A major covert epidemic in Myanmar is hepatitis C. The prevalence is estimated to be 2% and accounts for 25% of cases of cancer of the liver. Unfortunately, being a blood-borne bug, the HIV epidemic infects the same groups, especially injection drug users, and hepatitis C prevalence in this group is 60% with current treatment access for all sufferers nearly non-existent. This is aggravated by the fact that a combination of fear of persecution and enormous stigma has meant patients present very late in their disease when they have established cirrhosis. This has been recognised by many agencies including MAM and their sponsors. Of course, the difference now is that something can be done about it and patients cured easily where the drugs are available.

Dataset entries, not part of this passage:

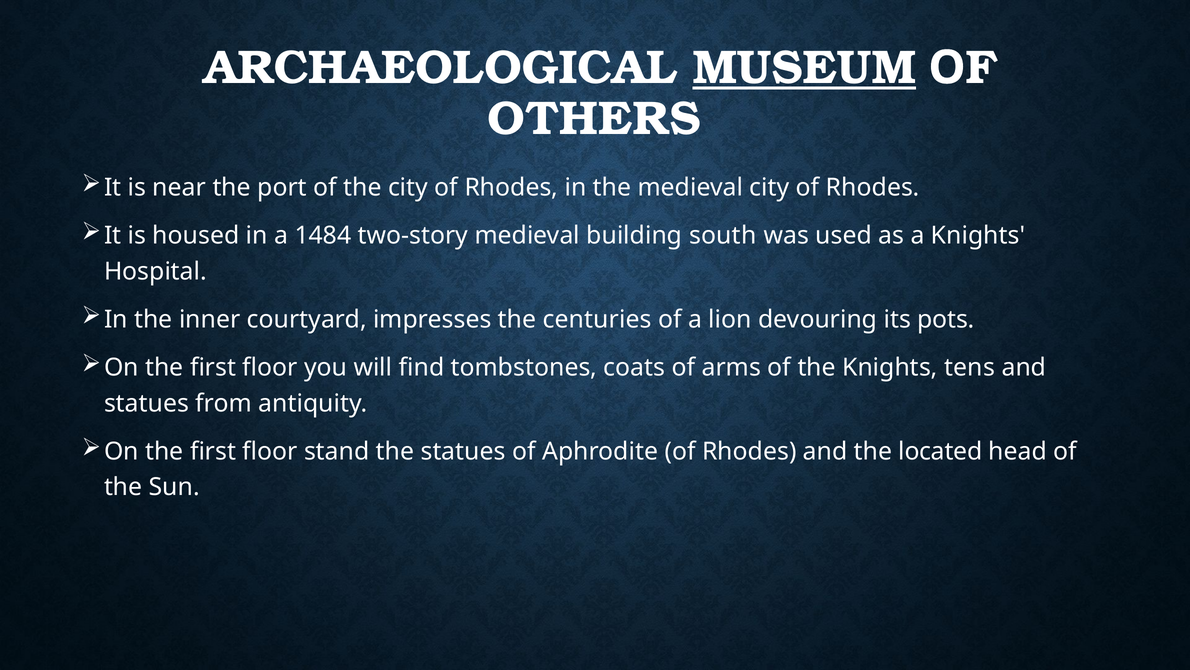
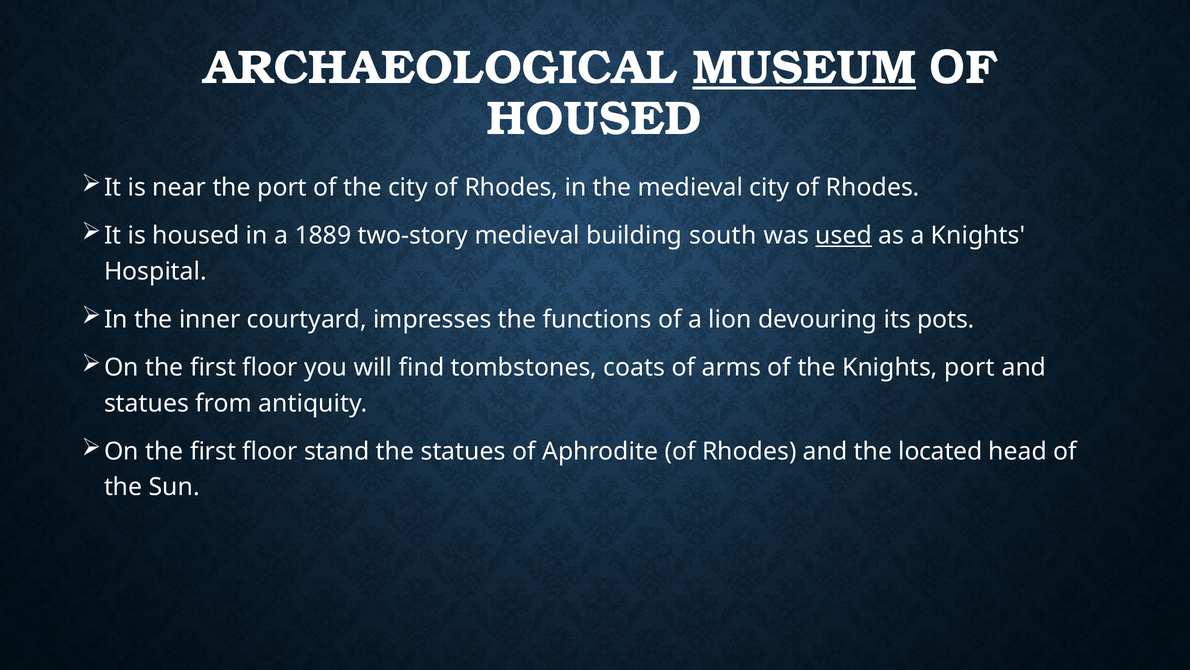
OTHERS at (594, 119): OTHERS -> HOUSED
1484: 1484 -> 1889
used underline: none -> present
centuries: centuries -> functions
Knights tens: tens -> port
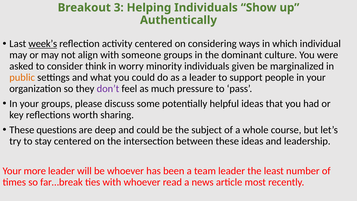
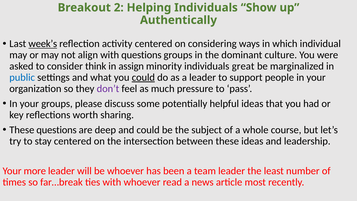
3: 3 -> 2
with someone: someone -> questions
worry: worry -> assign
given: given -> great
public colour: orange -> blue
could at (143, 77) underline: none -> present
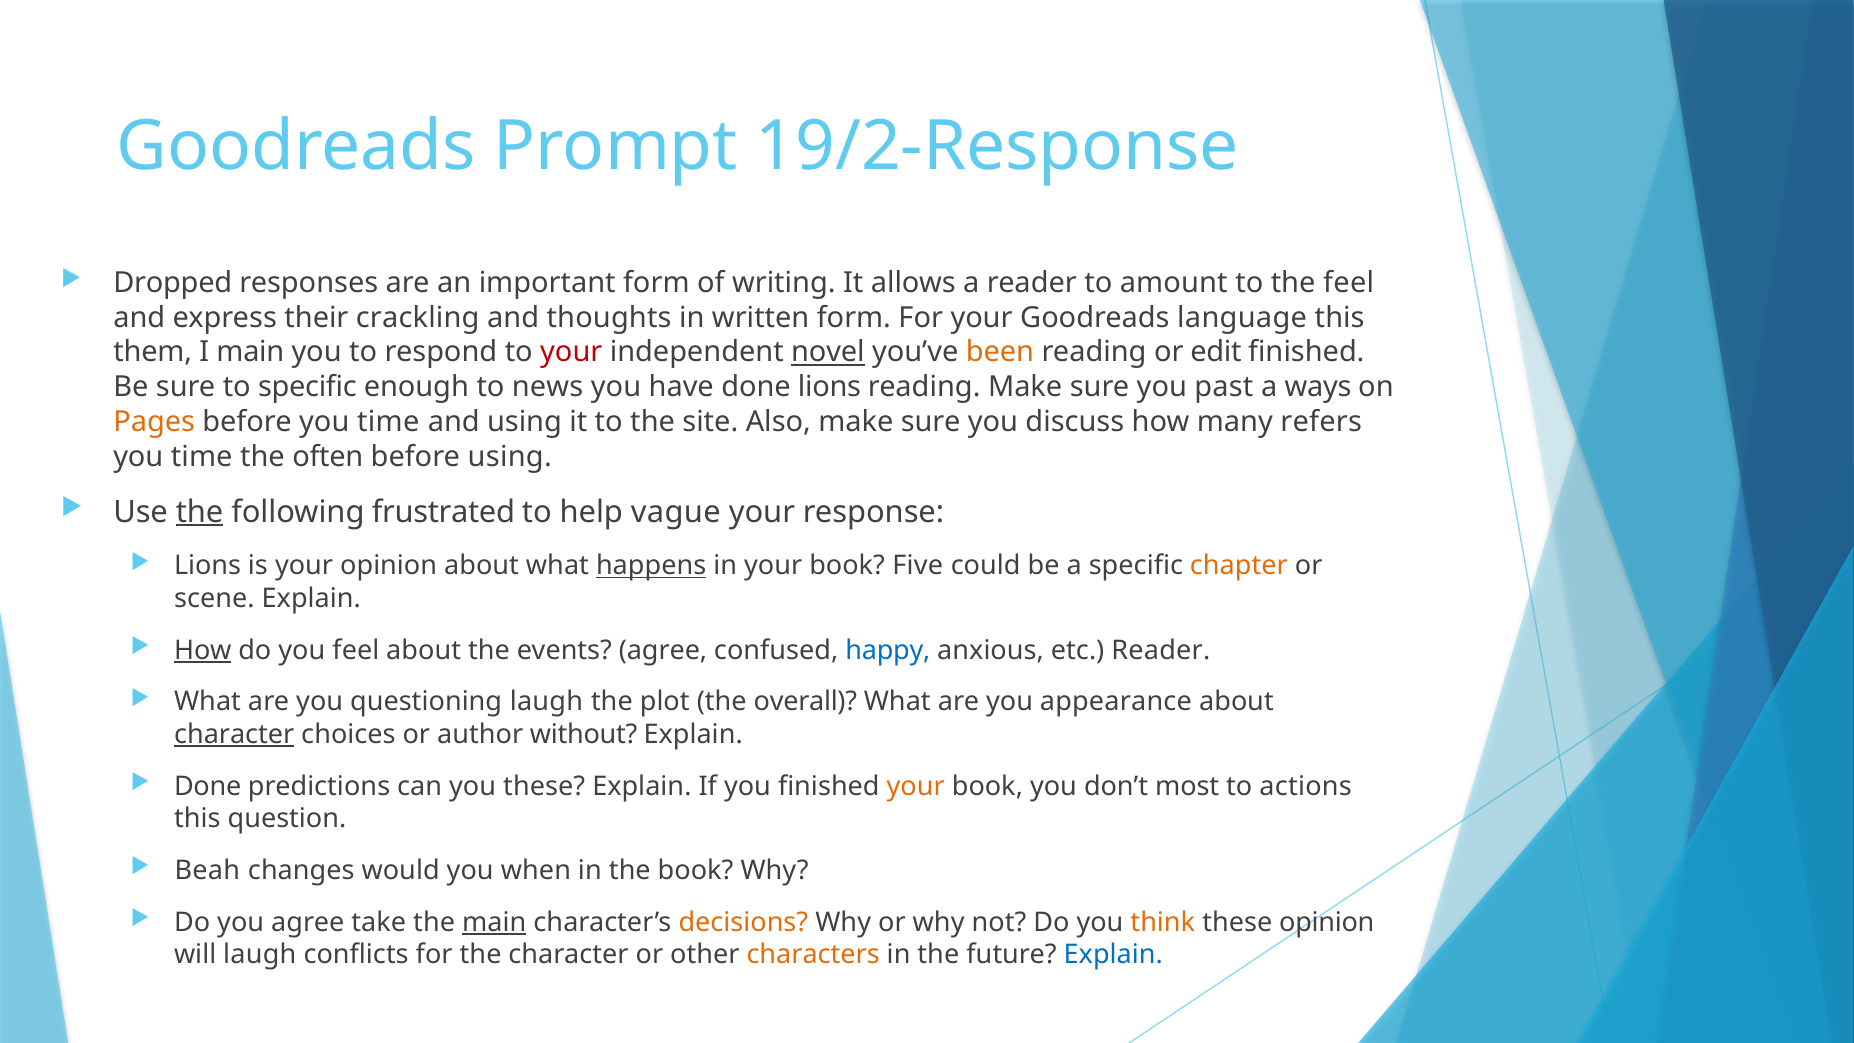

The good news is that MAM has some! A pilot treatment programme for hepatitis C in patients who are co-infected has been running in the main MAM clinic for around 8 weeks and is recruiting well with 80 patients out of a planned 200 already enrolled. Work-up and evaluation would make the liver bods back home proud with FibroScan and ultrasound scan being done on all by the ‘hepatitis team’ (pictures g and h). They receive a combination of two drugs for 12 weeks and, though no results are through yet, the majority should be cured. But two hundred is just scratching the surface: later this year, a much more extensive national programme is planned to start which is great. Still, it will be getting access to those that need treatment that will be the problem (injection drug-users, MSM, commercial sex workers, prisoners, and populations caught up in conflict zones).

The local nosh house for Burmese food is called Skyline and is the go-to place for all volunteers for the best local cuisine for under a pound (picture i). Added to this, is the premier league matches which are thrown in for free – perfect for the early weekend matches (remember 6 and a half hours ahead here). So, given the best team in the league is well supported here (picture j), a night at Skyline can be paradise with tasty food and an excellent football team. It so happens today is Sunday and 12 noon UK time and with my flat mate who, despite being Dutch, is as mad about football as me, it’s time to get some grub! I’m trying unsuccessfully to teach him the fundamentals about cricket, but I can’t see much future there.

Anyway, the internationals finished today – England won again. So, I’m happy until tomorrow, when I realise it’s time to catch up on another blog!